Wine: Why now is the time to buy Italian | Wine, Life & Geek - entre Bordeaux & Toulouse | Scoop.it

When Italy surpassed France in wine production for the first time two years ago, the news was not greeted as a welcome achievement.
Aside from bragging rights, Italian vintners were faced with having to sell more wine than ever at a time when regional consumption was dropping.
It meant more Italian wine would be dumped into the so-called Wine Lake, a surplus of wine produced within the European Union, which buys the stuff and turns it into industrial alcohol.

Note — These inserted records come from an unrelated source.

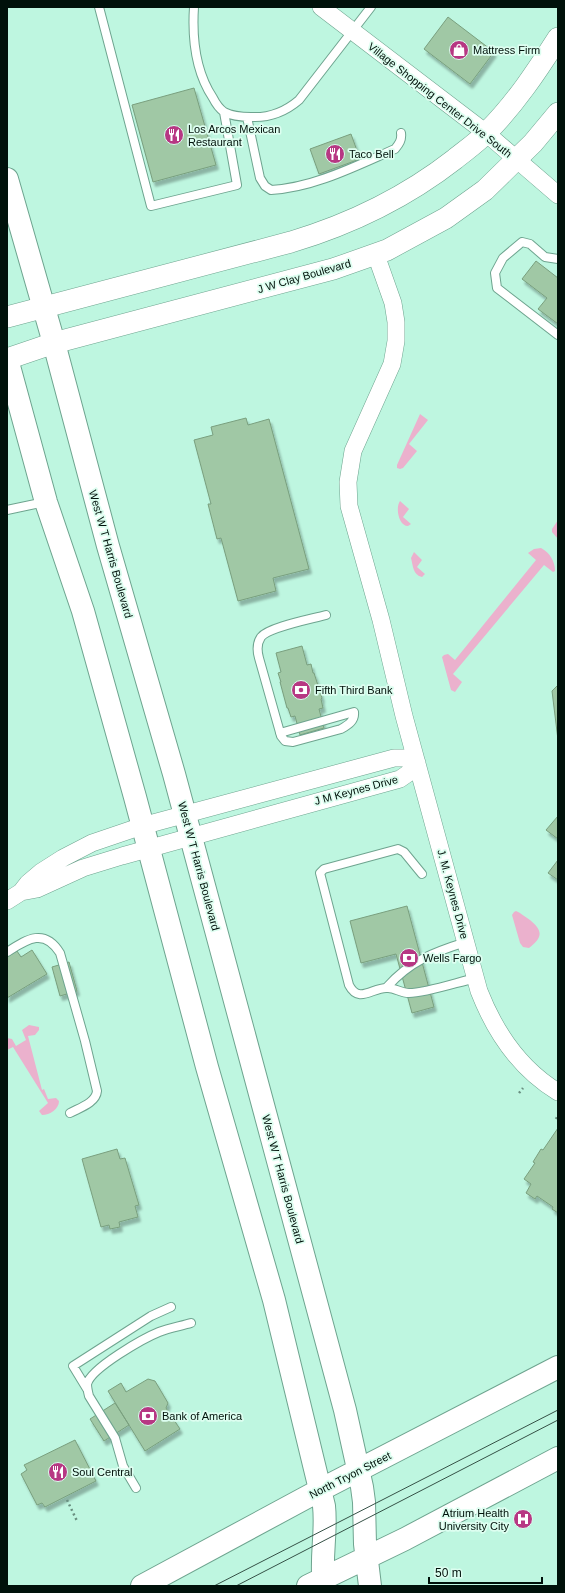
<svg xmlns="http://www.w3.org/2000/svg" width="565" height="1593" font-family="Arial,sans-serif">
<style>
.green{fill:#ebb1cd}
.building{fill:#a0c8a5;stroke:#799f7e;filter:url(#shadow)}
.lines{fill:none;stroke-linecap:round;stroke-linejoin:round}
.service-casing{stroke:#6ea48f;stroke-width:10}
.minor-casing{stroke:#6ea48f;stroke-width:18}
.tertiary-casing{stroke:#6ea48f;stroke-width:22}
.primary-casing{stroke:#6ea48f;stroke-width:24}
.path{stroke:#698f80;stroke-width:2.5;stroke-dasharray:2 3;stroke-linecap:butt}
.service{stroke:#fff;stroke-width:8}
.minor{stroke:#fff;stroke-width:17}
.tertiary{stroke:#fff;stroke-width:21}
.primary{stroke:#fff;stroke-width:22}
.tram{stroke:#355146;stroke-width:1}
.labels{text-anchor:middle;stroke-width:3.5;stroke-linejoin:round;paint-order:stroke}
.poi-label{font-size:11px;fill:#00110a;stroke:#ddfef0;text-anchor:start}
.street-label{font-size:11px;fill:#00110a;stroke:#ddfef0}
</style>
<defs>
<filter id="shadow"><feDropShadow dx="2.5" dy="4.5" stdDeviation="1" flood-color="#0004"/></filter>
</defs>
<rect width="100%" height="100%" fill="#bef6e0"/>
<path class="green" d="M 420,414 L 428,420 L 409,444 L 417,451 L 403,468 L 400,469 L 397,468 L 397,465 Z
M 400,501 L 409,509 L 403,517 L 411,524 L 408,526 C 399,526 395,508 400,501 Z
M 558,520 L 558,539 L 552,532 L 552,529 Z
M 541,548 C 550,553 555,561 555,571 L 553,572 L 544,565 L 453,674 L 462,682 L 455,692 L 451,690 L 442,657 L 444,655 L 448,654 L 455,660 L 536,560 L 528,553 L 534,549 Z
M 414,552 L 422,560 L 417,567 L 425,574 L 422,577 C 413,575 413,566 411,558 Z
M 516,911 C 521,913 525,917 530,920 C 543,931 543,937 529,948 L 523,947 L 520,943 L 512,915 L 514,912 Z
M 29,1025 L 39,1027 L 39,1030 L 35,1035 L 28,1036 L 42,1090 L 44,1089 L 48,1099 L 56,1098 L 59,1101 C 59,1109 50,1115 42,1115 L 39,1111 L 48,1103 L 13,1047 L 7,1050 L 7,1038 L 12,1039 L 16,1046 L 26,1040 L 22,1030 Z"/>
<path class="building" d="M 448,17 L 494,52 L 470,84 L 424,49 Z
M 194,88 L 216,165 L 153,182 L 132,105 Z
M 351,134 L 360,159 L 319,174 L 310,149 Z
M 536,261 L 558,278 L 558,324 L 538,309 L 547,298 L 522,279 Z
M 246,418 L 248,425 L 269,419 L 309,569 L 273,578 L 276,591 L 238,601 L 221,538 L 217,539 L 208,504 L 211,504 L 194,440 L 213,435 L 211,427 Z
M 302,646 L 307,665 L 311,664 L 313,673 L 314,673 L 322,698 L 321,699 L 323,708 L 319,709 L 324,728 L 300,735 L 295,716 L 291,717 L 288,708 L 287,708 L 280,682 L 281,682 L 278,673 L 281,672 L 276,653 Z
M 558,685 L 558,740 L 552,691 Z
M 558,816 L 558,839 L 546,830 Z
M 558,860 L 558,880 L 548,873 Z
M 407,906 L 434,1007 L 412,1013 L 396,954 L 361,963 L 350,921 Z
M 32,950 L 47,974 L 7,998 L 7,957 L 17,951 L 21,957 Z
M 69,962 L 77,991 L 60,996 L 52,967 Z
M 558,1128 L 558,1213 L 552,1209 L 553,1207 L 537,1196 L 535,1199 L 526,1193 L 531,1184 L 524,1179 L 535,1163 L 533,1162 L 541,1149 L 543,1150 Z
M 117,1149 L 120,1159 L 125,1158 L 139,1205 L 135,1206 L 138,1217 L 119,1222 L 120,1227 L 110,1229 L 109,1225 L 101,1227 L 82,1159 Z
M 148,1379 L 155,1381 L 168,1403 L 166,1408 L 180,1429 L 145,1451 L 108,1391 L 121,1383 L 126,1392 Z
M 115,1403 L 129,1425 L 104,1441 L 90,1419 Z
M 75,1440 L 96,1481 L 45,1507 L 42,1503 L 37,1505 L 21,1474 L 27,1470 L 24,1465 Z"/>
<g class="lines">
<g class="service-casing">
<path id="service" d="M 99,7 L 151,206 L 237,185 L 224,112
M 194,7 C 192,38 195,71 213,98 C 215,102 220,109 224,112 C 232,116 243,117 251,117 C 270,118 285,112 299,100 L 371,7
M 247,117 L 260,178 L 265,186 L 271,190 C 313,188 356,166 395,149 C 399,144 402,140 401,133
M 558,259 L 545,257 L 530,244 L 522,242 L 503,258 L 495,273 L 497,288 L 558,335
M 7,510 L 45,502
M 280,733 L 354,712 C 355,721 348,725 341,729 L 293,742 L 285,741 L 281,736 L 259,658 C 257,651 257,643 261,637 C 269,627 312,619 326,615
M 422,874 L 404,852 L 398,849 L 324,869 L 320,873 L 349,985 C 359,1005 374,986 388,988 C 395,988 401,993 409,993 C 426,993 458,982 476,978
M 7,952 C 26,940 44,927 60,953 L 85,1041 L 97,1091 C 96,1103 79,1108 70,1113
M 387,987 C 410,961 434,952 466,942
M 87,1389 L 73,1366 L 151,1316 L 171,1307
M 136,1488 L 123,1466 L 115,1438 L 89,1396 C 88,1392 87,1388 87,1384 C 91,1368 144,1338 159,1332 C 169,1328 181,1326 191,1323"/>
</g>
<g class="minor-casing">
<path id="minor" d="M 321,7 L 486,133 L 558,195
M 376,255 L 393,303 L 396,322 L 396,341 L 392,364 L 353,451 L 348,482 L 349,506 L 381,620 L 404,716 L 479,991 C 495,1032 520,1069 558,1092
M 21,892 L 37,889 L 83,868 L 122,856 L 400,779 L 410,772 L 417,763
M 7,901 L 21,892 L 28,883 L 41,872 L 63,858 L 92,843 L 142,826 L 394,758 L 405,758 L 417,763"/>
</g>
<g class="tertiary-casing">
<path id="tertiary" d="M 7,317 L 291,242 C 351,224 405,198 455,159 C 466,150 478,142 487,132 C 515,104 537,71 558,38
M 7,359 L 54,343 L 333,269 L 387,250 L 446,218 L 485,190 L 533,143 L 558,113"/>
</g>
<g class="primary-casing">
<path id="primary" d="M 7,179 L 54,343 L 108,546 L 174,774 L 345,1410 L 362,1487 L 364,1502 L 365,1544 L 370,1586
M 7,359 L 46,502 L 83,611 L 135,797 L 207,1067 L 274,1300 L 324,1506 C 327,1533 320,1559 324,1586
M 142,1586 L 320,1490 L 558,1367
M 308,1586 L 405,1539 L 558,1458"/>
</g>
<path class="path" d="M 519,1093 L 523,1088
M 556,1119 L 558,1115
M 67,1500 L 77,1521"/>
<use href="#service" class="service"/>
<use href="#minor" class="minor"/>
<use href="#tertiary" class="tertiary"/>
<use href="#primary" class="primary"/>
<path class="tram" d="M 214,1586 L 558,1410
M 236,1586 L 558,1420"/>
</g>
<defs>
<g id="shop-disc" transform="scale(1)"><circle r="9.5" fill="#b73783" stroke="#ddfef0"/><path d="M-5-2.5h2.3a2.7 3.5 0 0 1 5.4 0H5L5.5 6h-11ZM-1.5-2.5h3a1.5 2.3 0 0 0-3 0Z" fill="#fff"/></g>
<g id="restaurant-disc" transform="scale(1)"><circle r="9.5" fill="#b73783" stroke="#ddfef0"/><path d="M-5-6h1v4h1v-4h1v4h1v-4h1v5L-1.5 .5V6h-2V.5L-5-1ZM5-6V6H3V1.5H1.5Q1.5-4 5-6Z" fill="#fff"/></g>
<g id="bank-disc" transform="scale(1)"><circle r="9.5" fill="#b73783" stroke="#ddfef0"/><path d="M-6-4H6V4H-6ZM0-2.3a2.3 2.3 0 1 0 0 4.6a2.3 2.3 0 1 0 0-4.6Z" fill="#fff"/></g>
<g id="hospital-disc" transform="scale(1)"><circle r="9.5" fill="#b73783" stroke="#ddfef0"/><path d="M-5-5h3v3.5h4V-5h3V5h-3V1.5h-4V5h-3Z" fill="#fff"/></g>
</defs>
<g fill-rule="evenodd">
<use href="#shop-disc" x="459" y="50"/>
<use href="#restaurant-disc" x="174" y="135"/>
<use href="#restaurant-disc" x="335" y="154"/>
<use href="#bank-disc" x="301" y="690"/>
<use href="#bank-disc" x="409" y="958"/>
<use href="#bank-disc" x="148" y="1416"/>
<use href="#restaurant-disc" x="58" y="1472"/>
<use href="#hospital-disc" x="523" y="1519"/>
</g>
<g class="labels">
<g class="poi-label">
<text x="473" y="54">Mattress Firm</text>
<text x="188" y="133">Los Arcos Mexican<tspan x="188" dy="13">Restaurant</tspan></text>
<text x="349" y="158">Taco Bell</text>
<text x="315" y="694">Fifth Third Bank</text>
<text x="423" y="962">Wells Fargo</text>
<text x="162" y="1420">Bank of America</text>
<text x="72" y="1476">Soul Central</text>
<text x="509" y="1517" text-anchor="end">Atrium Health<tspan x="509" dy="13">University City</tspan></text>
</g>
<g class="street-label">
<text transform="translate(440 100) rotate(38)" y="4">Village Shopping Center Drive South</text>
<text transform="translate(304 276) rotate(-16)" y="4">J W Clay Boulevard</text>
<text transform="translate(111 554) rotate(74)" y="4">West W T Harris Boulevard</text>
<text transform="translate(356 790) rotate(-15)" y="4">J M Keynes Drive</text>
<text transform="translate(199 866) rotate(75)" y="4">West W T Harris Boulevard</text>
<text transform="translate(453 894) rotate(75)" y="4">J. M. Keynes Drive</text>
<text transform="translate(283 1179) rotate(75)" y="4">West W T Harris Boulevard</text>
<text transform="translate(350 1475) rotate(-27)" y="4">North Tryon Street</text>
</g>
</g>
<rect width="565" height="1593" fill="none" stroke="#00110a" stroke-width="16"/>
<path d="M429 1577v6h113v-6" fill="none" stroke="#00110a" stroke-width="2"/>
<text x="435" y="1577" font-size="12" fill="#00110a" stroke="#ddfef0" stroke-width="3" paint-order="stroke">50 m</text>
</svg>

In a European market of increasing supply and falling demand, that is not a winning scenario. Fortunately, however, Italian wineries are having their "Duh!" moment: by offering more well-made regional wines at reasonable prices, they can sell more wine.
For too many years, many Italian vintners suffered from a hubris built on the international success of very high-end wines like barolos and barbarescos and Super Tuscans. Buoyed by industry bureaucrats eager to award the prestigious D.O.C.G. appellation (a denomination of guaranteed high quality wine) to wines of little regional distinction, wineries tried to stick high price tags on wines of no real excellence.
Importers tried to convince wine drinkers that a bottle of unfamiliar verdicchio was worth $50 or a Santa Margherita pinot grigio $60 in a restaurant. As a result, wine lovers began moaning that Italian wines were pricing themselves out of the market.
Now, with sales sputtering and the Wine Lake brimming over, some very fine Italian vintners are getting into the market with delicious wines at prices right on the money. And it's happening at the retail level more than in restaurants, which continue to hike up margins three and four times above retail.